Commentary: Approving a conditional street vacation in SODO will provide answers to many lingering questions



I’m excited to have finally solved the equation – a solution to the complicated, polarizing arena debate - that has the potential to make everyone happy.

Just hear me out: If the Seattle City Council approves Chris Hansen’s new request for a conditional vacation of Occidental Avenue, it will answer a lot of questions without creating more problems.

The key word here is conditional. Just as the city prefers, Hansen’s new request is conditional. He pledges not to vacate the street or even begin construction on a completely privately-funded arena until he secures an NHL or NBA team.

So before a single shovel even goes into the ground, three things would all have to happen:
1. A team becoming available through expansion or otherwise
2. Hansen announcing an NHL ownership partner or a big investor to his NBA ownership group
3. Securing that available team

By approving the conditional street vacation now, it would help answer the two biggest lingering questions from hockey fans:
1. Where is Hansen’s NHL partner?
2. Is a “shovel ready” arena good enough for the NHL or not?

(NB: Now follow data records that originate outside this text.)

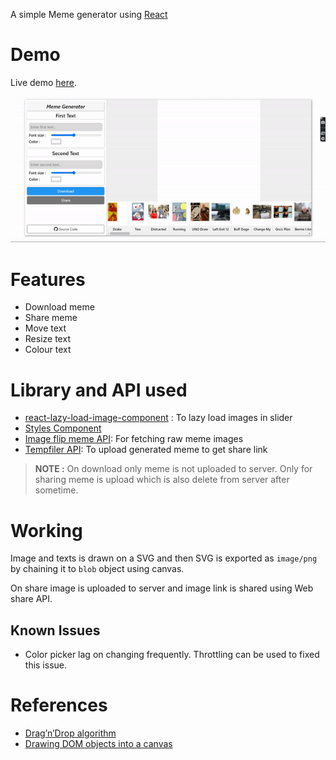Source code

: A simple Meme generator using [React](https://reactjs.org)

# Demo
Live demo [here](https://meme.namantam1.tech).

![demo](images/demo.gif)


# Features
- Download meme
- Share meme
- Move text
- Resize text
- Colour text

# Library and API used

- [react-lazy-load-image-component](https://github.com/Aljullu/react-lazy-load-image-component#readme) : To lazy load images in slider
- [Styles Component](https://styled-components.com/)
- [Image flip meme API](https://imgflip.com/api): For fetching raw meme images
- [Tempfiler API](https://github.com/namantam1/tempfiler): To upload generated meme to get share link

> **NOTE :** On download only meme is not uploaded to server. Only for sharing meme is upload which is also delete from server after sometime.

# Working

Image and texts is drawn on a SVG and then SVG is exported as `image/png` by chaining it to `blob` object using canvas.

On share image is uploaded to server and image link is shared using Web share API.

## Known Issues
- Color picker lag on changing frequently. Throttling can be used to fixed this issue. 

# References
- [Drag’n’Drop algorithm](https://javascript.info/mouse-drag-and-drop)
- [Drawing DOM objects into a canvas
](https://web.archive.org/web/20181006205840/https://developer.mozilla.org/en-US/docs/Web/API/Canvas_API/Drawing_DOM_objects_into_a_canvas)
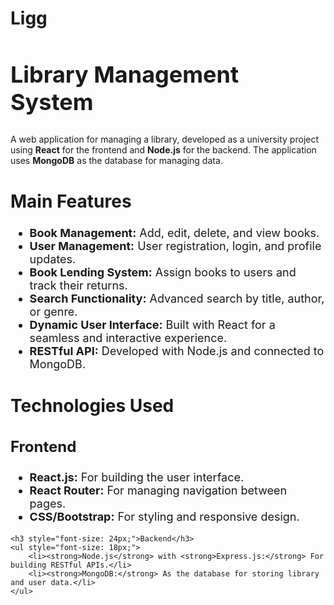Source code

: # Ligg
<body>
    <h2 style="font-size: 36px;">Library Management System</h1>
    <p style="font-size: 18px;">

A web application for managing a library, developed as a university project using <b>React</b> for the frontend and <b>Node.js</b> for the backend. The application uses <b>MongoDB</b> as the database for managing data.

<h2 style="font-size: 28px;">Main Features</h2>
    <ul style="font-size: 18px;">
        <li><strong>Book Management:</strong> Add, edit, delete, and view books.</li>
        <li><strong>User Management:</strong> User registration, login, and profile updates.</li>
        <li><strong>Book Lending System:</strong> Assign books to users and track their returns.</li>
        <li><strong>Search Functionality:</strong> Advanced search by title, author, or genre.</li>
        <li><strong>Dynamic User Interface:</strong> Built with React for a seamless and interactive experience.</li>
        <li><strong>RESTful API:</strong> Developed with Node.js and connected to MongoDB.</li>
    </ul>

<h2 style="font-size: 28px;">Technologies Used</h2>
    <h3 style="font-size: 24px;">Frontend</h3>
    <ul style="font-size: 18px;">
        <li><strong>React.js:</strong> For building the user interface.</li>
        <li><strong>React Router:</strong> For managing navigation between pages.</li>
        <li><strong>CSS/Bootstrap:</strong> For styling and responsive design.</li>
    </ul>

    <h3 style="font-size: 24px;">Backend</h3>
    <ul style="font-size: 18px;">
        <li><strong>Node.js</strong> with <strong>Express.js:</strong> For building RESTful APIs.</li>
        <li><strong>MongoDB:</strong> As the database for storing library and user data.</li>
    </ul>
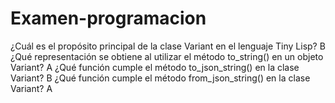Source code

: # Examen-programacion
¿Cuál es el propósito principal de la clase Variant en el lenguaje Tiny Lisp? B
¿Qué representación se obtiene al utilizar el método to_string() en un objeto Variant? A
¿Qué función cumple el método to_json_string() en la clase Variant? B
¿Qué función cumple el método from_json_string() en la clase Variant? A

If it’s not, no harm, no foul: We’re left at status quo - the city continues to negotiate with Oak View Group on a KeyArena renovation and SODO wouldn’t be allowed break ground (they couldn’t even vacate the street!).

If it IS good enough for the league, and Hansen CAN deliver an NHL team, then fantastic! You’ve let free market enterprise and competition determine a winner, and Seattle gets the first of potentially two teams.

Most importantly, approving a conditional street vacation protects Sonics fans. If the city and Oak View successfully negotiate a KeyArena renovation, the NBA question still lingers: Where would they find an ownership group willing to pay a billion dollars for an expansion franchise just to be a third-party operator at The Key – basically, a tenant who’s third in line for the building economics, likely without a large portion of the revenue coming from signage, naming rights and parking. And an ownership group that would also have to pay for their own practice facility, because I don’t see one included at KeyArena, like there is in the SODO plan.

There’s also the concern that Tim Leiweke and company might be perfectly content with a state-of-the-art concert venue that houses an NHL team – that there would be no need to add 41 NBA home games, i.e. 41 more dates that could potentially prevent some of the best bands from coming to town.

If that’s the case, a conditional street vacation gives Sonics fans a backup plan. Having another “shovel-ready” arena in SODO would hold Leiweke accountable for all his NBA rhetoric. If he balks or can’t find a willing NBA ownership group, it allows Hansen to do the job he set out to do in the first place: Bringing the Sonics back to Seattle. If it’s five years from now, ten years from now, so what? Better late than never. (Plus, Terminal 46 will be obsolete anyway, by the Port of Seattle’s own admission, so it wouldn’t be a problem there either!)

Finally, the city would still be protected. We can’t forget, from Day One, Hansen has pledged to help with KeyArena so it doesn’t lose money. And while some reports say building another arena would make the Key a $150 million taxpayer liability,
a. It took just $100 million to renovate the Forum in Inglewood into a slam-dunk concert venue
b. The street vacation fee of $18 million plus construction taxes from SODO (likely another $20 million) and the $7 million pledged toward permanent upgrades at KeyArena in the current MOU could help fill that gap
c. And if KeyArena actually qualifies for the $70 million in federal tax credits for being an historic landmark, we’d get pretty close

Again, all the lip service we hear from politicians, elected and currently running, is their support of bringing the Sonics back home. If that’s the case, then back it up. Make sure the Sonics will eventually be coming home by supporting what would be (at the very least) a contingency plan, and at best, a solution that keeps KeyArena profitable over the longterm and gives us a state-of-the-art venue in SODO with parking and transit options and two more teams that Seattle so desperately deserves.

I mean, we all know this music. (Hold music) This has been the soundtrack to Hansen’s newest street vacation request for close to a year. The Oak View negotiations with KeyArena shouldn’t be keeping everyone on hold. It’s far past time to answer that call and approve this request.

If that happens, I think everyone will be surprised at how many questions can finally be answered.